Sunday, April 16, 2017

Two unconventional American offerings at the Hong Kong International Film Festival (film reviews)

The commercial and arthouse meet at some
Hong Kong International Film Festival venues ;b

Loving (USA-UK, 2016)
- Screening as part of the HKIFF's Gala Presentation program
- Jeff Nichols, director
- Starring: Ruth Negga, Joel Edgerton

In the space of just five days, I've happened to see two films about real-life interracial couples.  The day before the 2017 Hong Kong International Film Festival began, I viewed Amma Asante's A United Kingdom, which tells the true story of Seretsa Khama and Ruth Williams in a moving but rather conventional way, at a local multiplex.  But while Jeff Nichols' Loving may well also get a regular theatrical run here in Hong Kong, this drama about a Virginia couple whose marriage would not be recognized by their state possesses a more unorthodox style that does seem to make it more suitable film festival fare.          

In light of its subject matter, it'd be understandable if the movie had plenty of melodramatic scenes, tense moments and grand speechifying.  We're talking, after all, about a production which tells the true story of a Southern white man and non-white (sometimes identified as black, other times as Native American, and still other times as both) whose marriage's legality was debated all the way up to the Supreme Court.  

However, Loving is a surprisingly quiet film whose understatedness sometimes threatens to emotionally underwhelm but lack of stillness also can provide certain otherwise mundane proceedings with a stately and atemporal monumentality.  Also rather contrarian is the movie showing that even while Jim Crow laws were on the books in much of the US at the time, there were places even the protagonists' home state of Virginia where white and non-white people were neighbors, worked side by side and socialized (with the unspoken idea being that poverty made them equal but that prejudices still remained, and were liable to rear its head even in (supposedly) friendly company). 

Another unusual aspect of this offering is its choice of an Ethiopian-Irish actress and Australian actor in its lead roles.  Still, in the wake of British actor Chiwetel Ejiofor having starred in 12 Years a Slave (which also had an Oscar-winning turn by Kenyan actress Lupita Nyong'o) and Nigerian-British thespian David Oyelowo having portrayed Martin Luther King in Selma, perhaps it actually was only par for the course that someone like Ruth Negga would get the role of Mildred Jeter Loving and Joel Edgerton that of Richard Loving in this US-UK co-production -- and, also, that they would easily convince in those parts.      

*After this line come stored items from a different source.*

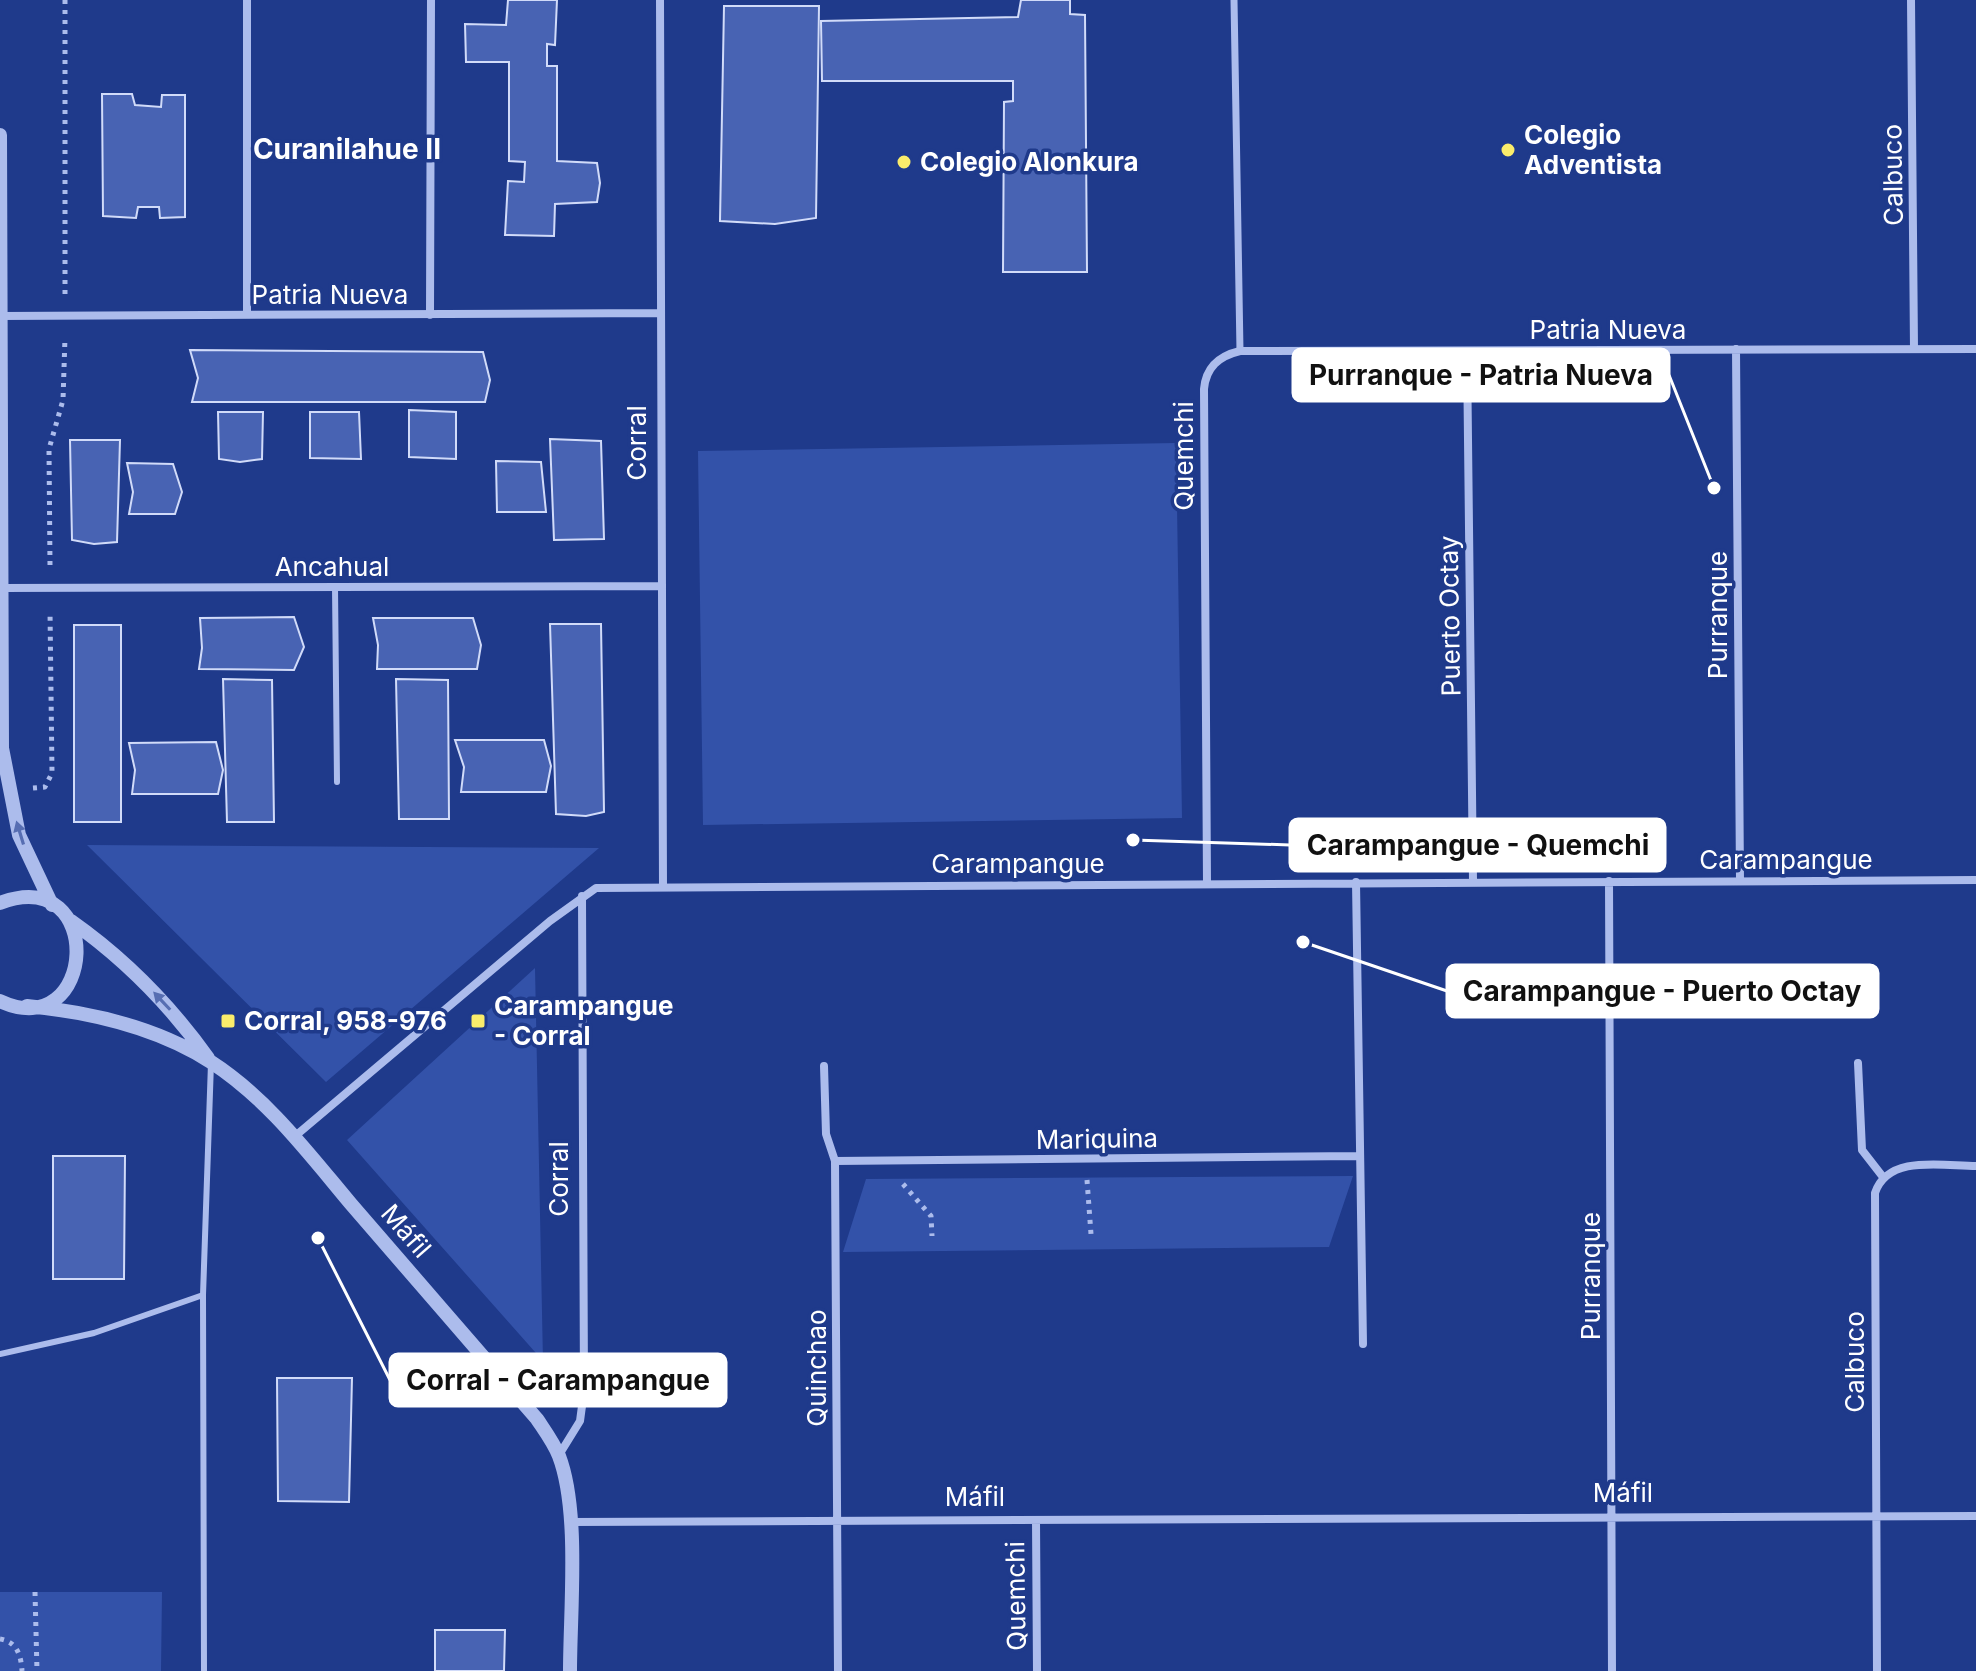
<svg xmlns="http://www.w3.org/2000/svg" width="1976" height="1671" viewBox="0 0 1976 1671" font-family="Inter,sans-serif">
  <rect width="100%" height="100%" fill="#1f3a8b"/>
  <path fill="#3352a9" d="M1176 443 1182 818 703 825 698 451Z
    M87 845 599 848 326 1082Z
    M535 968 543 1361 347 1140Z
    M1353 1176 1329 1247 843 1252 866 1179Z
    M0 1592H162L161 1671H0Z"/>
  <path fill="#4863b3" stroke="#d1dbf9" stroke-width="2" d="M508 0H557L555 45 547 44V66H557V161L597 163 600 183 597 202 555 204 554 236 505 235 508 181 524 182 525 162 509 161V62H466L465 24 506 25Z
    M1021 0H1070V14L1085 15 1087 272H1003L1004 102 1013 101V81H822L821 21 1018 17Z
    M724 6H819L816 218 775 224 720 221Z
    M102 94H132L135 105 161 107 162 95H185V217L160 218 159 207H138L136 218 103 216Z
    M190 350 483 352 490 380 485 402H192L198 378Z
    M409 410 456 412V459L409 457Z
    M218 412H263L262 459 240 462 219 459Z
    M310 412H359L361 459 310 458Z
    M550 439 601 441 604 539 554 540Z
    M70 440H120L117 542 94 544 72 540Z
    M496 461 541 462 546 512H497Z
    M127 463 173 464 182 492 175 514H129L133 492Z
    M294 617 304 647 294 670 199 669 202 648 200 618Z
    M373 618H473L481 645 477 669H377L378 645Z
    M550 624H601L604 812 586 816 556 814Z
    M74 625H121V822H74Z
    M223 679 272 680 274 822H227Z
    M396 679 448 680 449 819H399Z
    M455 740H544L551 766 546 792H461L464 767Z
    M216 742 223 770 218 794H132L135 770 129 743Z
    M53 1156H125L124 1279H53Z
    M277 1378H352L349 1502 278 1501Z
    M435 1630H505L504 1671H435Z"/>
  <g fill="none" stroke-linecap="round" stroke-linejoin="round">
    <path stroke="#acbcec" stroke-width="5" stroke-dasharray="4 6" stroke-linecap="butt" d="M65 0V295
      M50 565 49 449 63 400 65 337
      M33 788 45 787 52 773 50 611
      M1087 1180 1091 1234
      M903 1184 931 1216 932 1236
      M35 1592 37 1671
      M0 1639C17 1642 21 1655 22 1671"/>
    <path stroke="#acbcec" stroke-width="6" d="M335 587 337 782
      M0 1354 94 1333 203 1295
      M204 1671 203 1295 211 1063"/>
    <path stroke="#acbcec" stroke-width="7" d="M1234 0 1240 351"/>
    <path stroke="#acbcec" stroke-width="8" d="M660 0 663 887
      M1911 0 1914 349
      M247 315V0
      M430 315 431 0
      M0 316 661 313
      M1736 349 1740 880
      M1467 351 1473 881
      M2 588 662 586
      M1609 881 1612 1671
      M1356 882 1363 1344
      M1207 883 1204 389C1206 367 1219 356 1240 351L1976 349
      M1858 1063 1862 1150 1883 1177
      M824 1066 826 1134 835 1161 838 1671
      M294 1137 550 921 596 888 1976 880
      M835 1161 1360 1156
      M559 1455 580 1421 584 1391 582 896
      M1036 1520 1037 1671
      M570 1522 1976 1516
      M1877 1671 1875 1193C1888 1154 1943 1166 1976 1166"/>
    <path stroke="#acbcec" stroke-width="14" d="M0 135 2 748 19 835 52 905
      M0 903C107 863 97 1046 0 1001
      M71 921C125 959 170 1005 208 1058
      M27 1006C90 1012 158 1028 211 1062 267 1098 309 1154 351 1204 413 1276 475 1347 537 1419 545 1431 554 1443 559 1456 580 1511 570 1611 570 1671"/>
  </g>
  <defs><path id="oneway-solid" d="M-6-.8H1V-3.2L6.5 0L1 3.2V.8H-6Z" transform="scale(2)"/></defs>
  <g fill="#576eb2">
    <use href="#oneway-solid" transform="translate(20 833) rotate(-107)"/>
    <use href="#oneway-solid" transform="translate(162 1001) rotate(-133)"/>
  </g>
  <g fill="#faec6b" stroke="#1f3a8b" stroke-width="3">
    <circle cx="1508" cy="150" r="8"/>
    <circle cx="904" cy="162" r="8"/>
    <rect x="220" y="1013" width="16" height="16" rx="4"/>
    <rect x="470" y="1013" width="16" height="16" rx="4"/>
  </g>
  <g text-anchor="middle" stroke-width="7" stroke-linejoin="round" paint-order="stroke">
    <g font-size="26" font-weight="bold" fill="#fff" stroke="#1f3a8b" text-anchor="start">
      <text x="1524" y="144">Colegio<tspan x="1524" dy="30">Adventista</tspan></text>
      <text x="920" y="171">Colegio Alonkura</text>
      <text x="494" y="1015">Carampangue<tspan x="494" dy="30">- Corral</tspan></text>
      <text x="244" y="1030">Corral, 958-976</text>
    </g>
    <g font-size="26" fill="#fff" stroke="#1f3a8b">
      <text transform="translate(1893 175) rotate(-91)" y="9">Calbuco</text>
      <text x="330" y="304">Patria Nueva</text>
      <text x="1608" y="339">Patria Nueva</text>
      <text transform="translate(637 443) rotate(-90)" y="9">Corral</text>
      <text transform="translate(1184 456) rotate(-90)" y="9">Quemchi</text>
      <text x="332" y="576">Ancahual</text>
      <text transform="translate(1718 615) rotate(-90)" y="9">Purranque</text>
      <text transform="translate(1450 616) rotate(-91)" y="9">Puerto Octay</text>
      <text x="1786" y="869">Carampangue</text>
      <text x="1018" y="873">Carampangue</text>
      <text transform="translate(1097 1139) rotate(-1)" y="9">Mariquina</text>
      <text transform="translate(559 1179) rotate(-90)" y="9">Corral</text>
      <text transform="translate(406 1231) rotate(49)" y="9">Máfil</text>
      <text transform="translate(1591 1276) rotate(-90)" y="9">Purranque</text>
      <text transform="translate(1855 1362) rotate(-90)" y="9">Calbuco</text>
      <text transform="translate(817 1368) rotate(-90)" y="9">Quinchao</text>
      <text x="1623" y="1502">Máfil</text>
      <text x="975" y="1506">Máfil</text>
      <text transform="translate(1016 1596) rotate(-91)" y="9">Quemchi</text>
    </g>
    <g font-size="28" font-weight="bold" fill="#fff" stroke="#1f3a8b">
      <text x="347" y="159">Curanilahue II</text>
    </g>
  </g>
  <path fill="none" stroke="#fff" stroke-width="3" d="M1714 488L1669 375M1133 840L1290 845M1303 942L1447 991M318 1238L390 1380"/>
  <g fill="#fff" stroke="#1f3a8b" stroke-width="3">
    <circle cx="1714" cy="488" r="8"/>
    <circle cx="1133" cy="840" r="8"/>
    <circle cx="1303" cy="942" r="8"/>
    <circle cx="318" cy="1238" r="8"/>
  </g>
  <g fill="#fff" stroke="#fff" stroke-width="3">
    <rect x="1293" y="349" width="376" height="52" rx="8"/>
    <rect x="1290" y="819" width="375" height="52" rx="8"/>
    <rect x="1447" y="965" width="431" height="52" rx="8"/>
    <rect x="390" y="1354" width="336" height="52" rx="8"/>
  </g>
  <g font-size="28" text-anchor="middle" font-weight="bold" fill="#111">
    <text x="1481" y="385">Purranque - Patria Nueva</text>
    <text x="1478" y="855">Carampangue - Quemchi</text>
    <text x="1662" y="1001">Carampangue - Puerto Octay</text>
    <text x="558" y="1390">Corral - Carampangue</text>
  </g>
</svg>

If truth be told, there are a few occasions in the film when director Jeff Nichols does appear too intent on playing with audience expectations before subverting them.  (I think particularly of a scene involving a rope being strung up on a tree that I thought stoked fears in too cheap a manner before dissolving to reveal, and revel in, innocent play.)  On the whole, however, the Arkansas filmmaker has fashioned a cinematic work that is hypnotizingly watchable and where a simple statement such as "Tell the judge I love my wife" can mean and stand for so very much.

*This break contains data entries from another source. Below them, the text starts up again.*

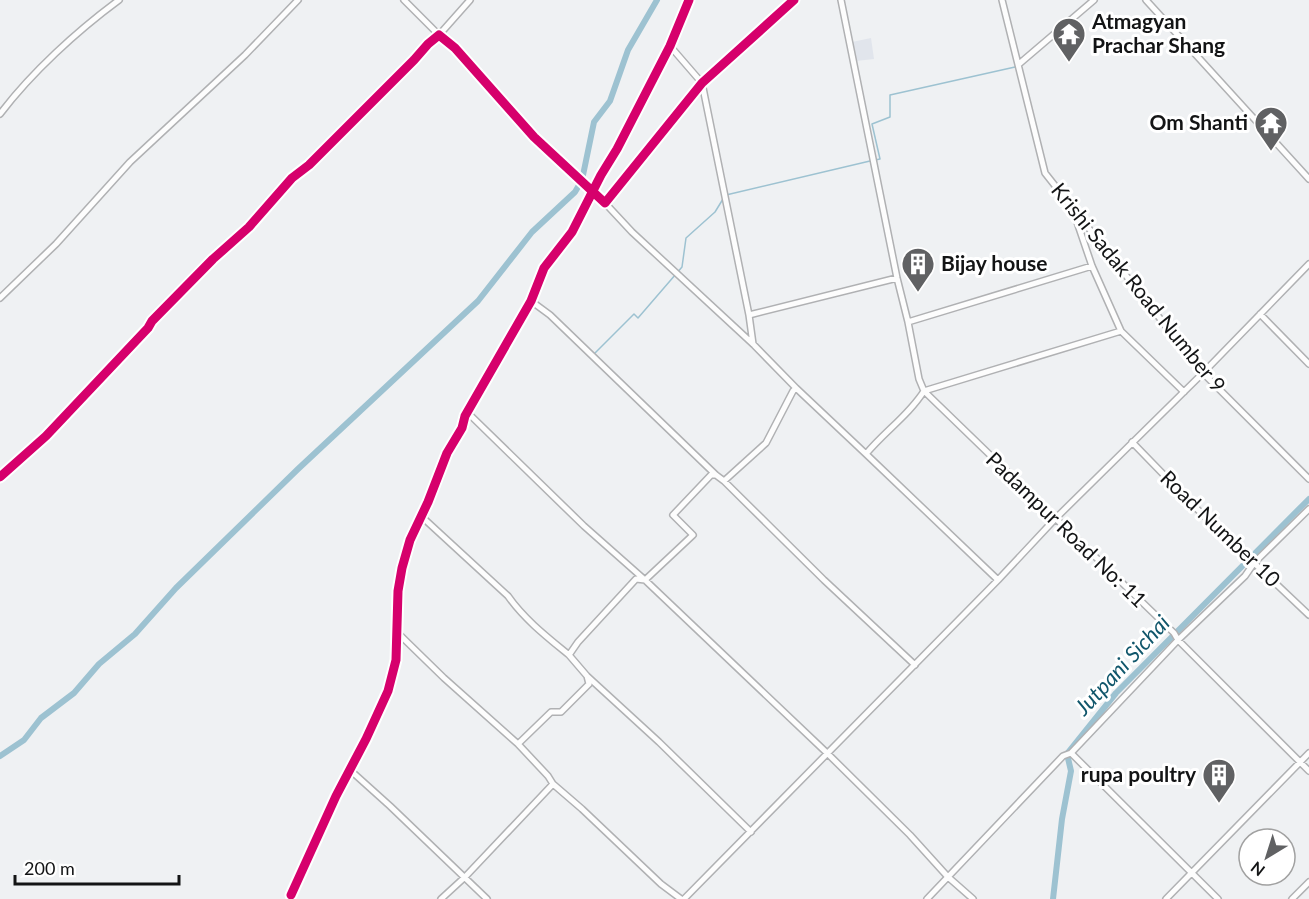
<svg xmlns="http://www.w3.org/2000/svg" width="1309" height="899" viewBox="0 0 1309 899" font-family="Lato,sans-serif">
<rect width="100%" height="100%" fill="#eff1f3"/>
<path fill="#e1e5ec" d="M871,38L874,59L856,61L852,42Z"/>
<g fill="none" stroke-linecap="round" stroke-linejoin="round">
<path stroke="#9dc2d1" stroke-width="1.5" d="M1037,52L1065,28
M875,160L880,159L872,124L890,117V95L1015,67
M726,195L870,161
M595,353L634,314L638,318L682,267L686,238L715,212L723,199"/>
<path stroke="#9dc2d1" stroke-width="6" d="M0,756L24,740L41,718L74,693L99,664L135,634L176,588L298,469L478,301L532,232L575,192L582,180L594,122L610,101L628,50L657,0
M1053,899L1062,819L1071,771L1067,754L1116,693L1309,499"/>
<g stroke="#b0b1b3" stroke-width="8">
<path id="minor" d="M404,0L439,35L470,0
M841,0L897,278L908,322L919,379L924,391L1174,633L1178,640L1309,771
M1002,0L1045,173L1203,373L1309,479
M1146,0L1309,179
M670,46L702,83L749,315L753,344
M1019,64L1094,0
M0,114C32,72 77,31 119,0
M605,203L632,232L753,344L796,388
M1077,214V222L1092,266L1121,331L1184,392
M0,298L56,244L130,162L245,55L298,0
M531,301L550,315L716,475L724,481L766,443L793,391L796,388L866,454C884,432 909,415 924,391L1121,331
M1260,314L1309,364
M749,315L897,278
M908,322L1092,266
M468,413L584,526L645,580L827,753L910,835L948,877L973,899
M1132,442L1196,508L1309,615
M866,454L998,580
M714,475H711L673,515L693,535L645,580L636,579L578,642L569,655L587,676L659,742L751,832
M0,477L46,436L148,328L152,321L213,259L249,227L292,178L309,165L414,60L428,44L439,35L455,48L534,137L605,203L702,83L794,0
M724,481L824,580L915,665
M421,516L508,596C524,619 547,637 569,655
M397,642L401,636L405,640L444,678L518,744L548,776L553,784L582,809L661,884L681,899
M518,744L551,712H561L589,684L587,676
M1071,753L1218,899
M350,770L390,806L487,899
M291,895L336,796L366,739L388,691L396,660L398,591L402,568L410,540L428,502L447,453L462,428L465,416L531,301L544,268L572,232L601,175L617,149L670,46L689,0
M441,899L465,877L553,784
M684,899L998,580L1055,519L1203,373L1309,264
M927,899L1063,756L1071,753L1178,640L1245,576L1254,563L1309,509
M1166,899L1309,753
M1292,899L1309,882"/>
</g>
<use href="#minor" stroke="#fdfdfd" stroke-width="5"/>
<g stroke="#fff" stroke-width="13">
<path id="cycleway" d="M0,477L46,436L148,328L152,321L213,259L249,227L292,178L309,165L414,60L428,44L439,35L455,48L534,137L605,203L702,83L794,0
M291,895L336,796L366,739L388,691L396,660L398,591L402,568L410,540L428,502L447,453L462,428L465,416L531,301L544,268L572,232L601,175L617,149L670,46L689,0"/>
</g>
<use href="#cycleway" stroke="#d6006c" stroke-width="9"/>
</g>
<defs>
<g id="temple-pin" transform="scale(1.725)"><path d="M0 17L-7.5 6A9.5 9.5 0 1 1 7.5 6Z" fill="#606163" stroke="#fff"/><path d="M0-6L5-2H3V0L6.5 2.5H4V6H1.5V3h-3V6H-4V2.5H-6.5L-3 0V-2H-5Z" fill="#fff"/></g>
<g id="building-pin" transform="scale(1.725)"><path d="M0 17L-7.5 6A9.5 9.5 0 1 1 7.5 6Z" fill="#606163" stroke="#fff"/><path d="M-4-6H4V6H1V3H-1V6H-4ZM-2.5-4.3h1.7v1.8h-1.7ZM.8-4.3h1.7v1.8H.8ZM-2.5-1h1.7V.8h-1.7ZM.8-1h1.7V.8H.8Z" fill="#fff"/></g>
</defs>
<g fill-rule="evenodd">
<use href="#temple-pin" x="1069" y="34"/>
<use href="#temple-pin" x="1271" y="123"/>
<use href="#building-pin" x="918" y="264"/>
<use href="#building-pin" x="1219" y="775"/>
</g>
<g text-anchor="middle" stroke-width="6" stroke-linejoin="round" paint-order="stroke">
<g font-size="21" font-weight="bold" fill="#131415" stroke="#fff" text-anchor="start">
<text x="1092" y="29">Atmagyan<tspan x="1092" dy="24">Prachar Shang</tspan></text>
<text x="1248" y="130" text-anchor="end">Om Shanti</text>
<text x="941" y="271">Bijay house</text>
<text x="1196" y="782" text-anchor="end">rupa poultry</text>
</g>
<g font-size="21" fill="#131415" stroke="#fff">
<text transform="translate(1138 288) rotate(51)" y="7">Krishi Sadak Road Number 9</text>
<text transform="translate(1220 529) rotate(44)" y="7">Road Number 10</text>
<text transform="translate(1066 530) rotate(44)" y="7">Padampur Road No: 11</text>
</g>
<g font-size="22" font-style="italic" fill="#10566b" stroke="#fff">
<text transform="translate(1122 665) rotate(-47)" y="8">Jutpani Sichai</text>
</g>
</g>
<g transform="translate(1267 857) rotate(218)"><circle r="28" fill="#ffffff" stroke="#a1a1a1" stroke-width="1.5"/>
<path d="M0-4.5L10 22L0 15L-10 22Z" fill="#606163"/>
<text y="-9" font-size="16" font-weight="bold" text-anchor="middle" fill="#131415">N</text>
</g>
<path d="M15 875v9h164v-9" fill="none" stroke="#131415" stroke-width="3"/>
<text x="24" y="875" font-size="18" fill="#131415" stroke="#ffffff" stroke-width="4.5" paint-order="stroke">200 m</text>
</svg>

My rating for the film: 8.0                

- Screening as part of the HKIFF's Master Class program
- Errol Morris, director

At 76 minutes in length, Errol Morris' documentary portrait of photographer Elsa Dorfman, who took large-format Polaroid snaps of the well known and less so, is the shortest of the eight feature length works (seven of which have screened as part of the Hong Kong International Film Festival) I've viewed thus far this week.  It also feels the slightest, like the kind of modest work about a friend whose ideal audience actually would have been other friends of theirs.

Perhaps realizing this, The B-Side: Elsa Dorfman's Portrait Photography ends up having a significant chunk of it devoted to documenting its (main) subject's relationship with Beat writer-poet Allen Ginsberg and also has her recounting the evening when she photographed Bob Dylan.  Yet, the truth of the matter is that I found this work to be considerably more interesting when Elsa Dorfman talked about what led to her picking up a camera for the first time only as an adult and the stories behind a number of photographs she took of herself, her mother and also various strangers who paid to be photographed by her (and whose "B-Side" pictures, the photographs they rejected in favor of others, she kept even while they walked away with the "A-Side" shots).

Also interesting is Elsa Dorfman's discussion of the rise and fall of Polaroid Corporation which made some amazing products that the likes of her appeared to appreciate much more highly than its company executives.  It feels like there's an interesting story there waiting to be told but, alas, that cautionary tale still awaits to be told in another, more ambitious film.